-- Selected extract follows --

This model has improved the accuracy of ratings and allows for a focus on re-inspection of the highest risk homes. The next challenge will be to engage stakeholders, including inspectors, in formally testing and adopting the model.
Directing Parliamentary Question Requests
Tamsin Forbes from Department for Education (DfE) explored ways to automate the allocation of Parliamentary Questions (PQs). PQs are used by MPs to seek information from Ministers on the actions and decisions of their Departments.
Currently PQs are manually allocated to teams based on their identified subject. This is a time consuming process with a short turnaround time, which would greatly benefit from automation. PQs are entirely text based, so Tamsin used natural language processing and generated a term document matrix to numerically represent the text. She then used a random forest model to classify the text into the most frequent subjects, and is continuing the project with the aim of improving the accuracy of the classification.
Employer Covenant assessment modelling
Sam Blundy from The Pensions Regulator modelled the very resource intensive, largely manual process of assessing the health of sponsoring employers relative to their pension scheme liabilities (the “Employer Covenant”). This is a timely project in the context of a £500bn shortfall in Defined Benefit pensions scheme funding, and high profile cases such as the collapse of BHS and its associated pension fund.

-- Selected extract concluded --
-- Data section follows --

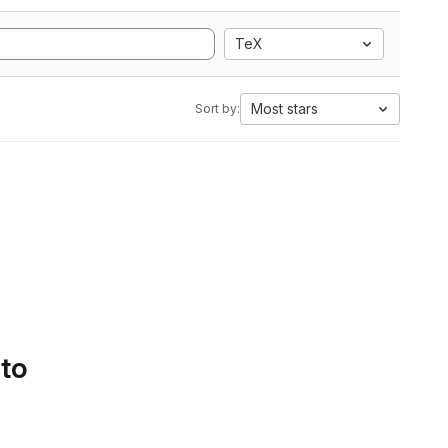
TeX
Most stars
Sort by:
 to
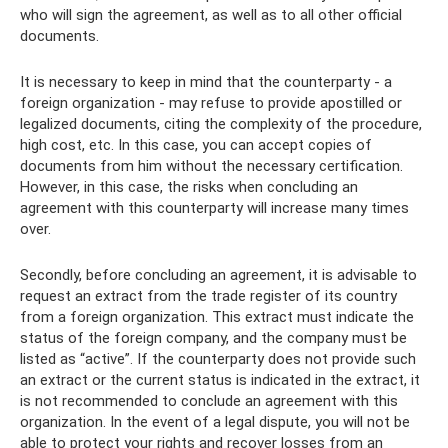
who will sign the agreement, as well as to all other official
documents.
It is necessary to keep in mind that the counterparty - a
foreign organization - may refuse to provide apostilled or
legalized documents, citing the complexity of the procedure,
high cost, etc. In this case, you can accept copies of
documents from him without the necessary certification.
However, in this case, the risks when concluding an
agreement with this counterparty will increase many times
over.
Secondly, before concluding an agreement, it is advisable to
request an extract from the trade register of its country
from a foreign organization. This extract must indicate the
status of the foreign company, and the company must be
listed as “active”. If the counterparty does not provide such
an extract or the current status is indicated in the extract, it
is not recommended to conclude an agreement with this
organization. In the event of a legal dispute, you will not be
able to protect your rights and recover losses from an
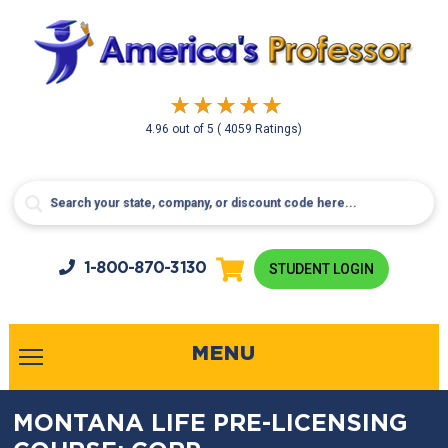
4.96
out of
5
( 4059 Ratings)
1-800-
870-3130
STUDENT LOGIN
MENU
MONTANA LIFE PRE-LICENSING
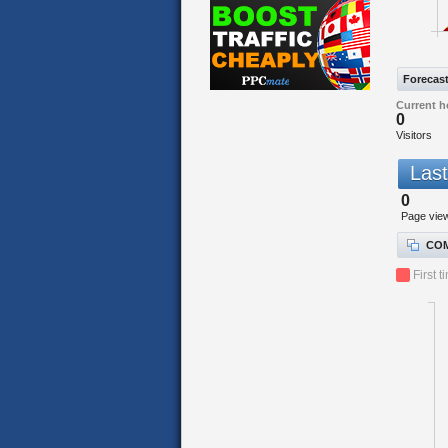
Forecas
Current h
0
Visitors
Last
0
Page vie
COM
First t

-- Data section concluded --

◆ Assignment A:
Translate this sentence from the project summaries into Spanish: "Currently PQs are manually allocated to teams based on their identified subject."
◆ Assignment B:
According to the project summaries, what type of model classified the Parliamentary Questions into the most frequent subjects?
The records were taken from a different source than the text.

◆ Answer space A:
Actualmente, las PQ se asignan manualmente a los equipos según el tema identificado.

◆ Answer space B:
A random forest model.